[Records supplied Boundary: Start]
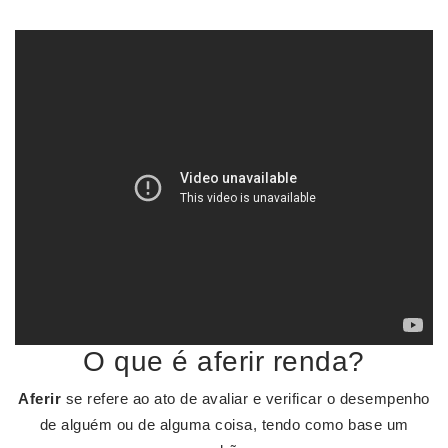
O que é aferir renda?
Aferir
se refere ao ato de avaliar e verificar o desempenho
de alguém ou de alguma coisa, tendo como base um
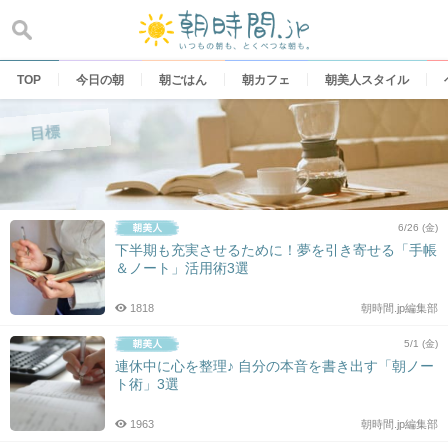
Skip
to
content
TOP
今日の朝
朝ごはん
朝カフェ
朝美人スタイル
目標
6/26 (金)
下半期も充実させるために！夢を引き寄せる「手帳
＆ノート」活用術3選
1818
朝時間.jp編集部
5/1 (金)
連休中に心を整理♪ 自分の本音を書き出す「朝ノー
ト術」3選
1963
朝時間.jp編集部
[Records supplied Boundary: End]
● Instructions for the task
Copy the records word for word, leaving no picture in the copy.

● Solution below
O que é aferir renda?
Aferir
se refere ao ato de avaliar e verificar o desempenho
de alguém ou de alguma coisa, tendo como base um
Skip
to
content
TOP
今日の朝
朝ごはん
朝カフェ
朝美人スタイル
目標
6/26 (金)
下半期も充実させるために！夢を引き寄せる「手帳
＆ノート」活用術3選
1818
朝時間.jp編集部
5/1 (金)
連休中に心を整理♪ 自分の本音を書き出す「朝ノー
ト術」3選
1963
朝時間.jp編集部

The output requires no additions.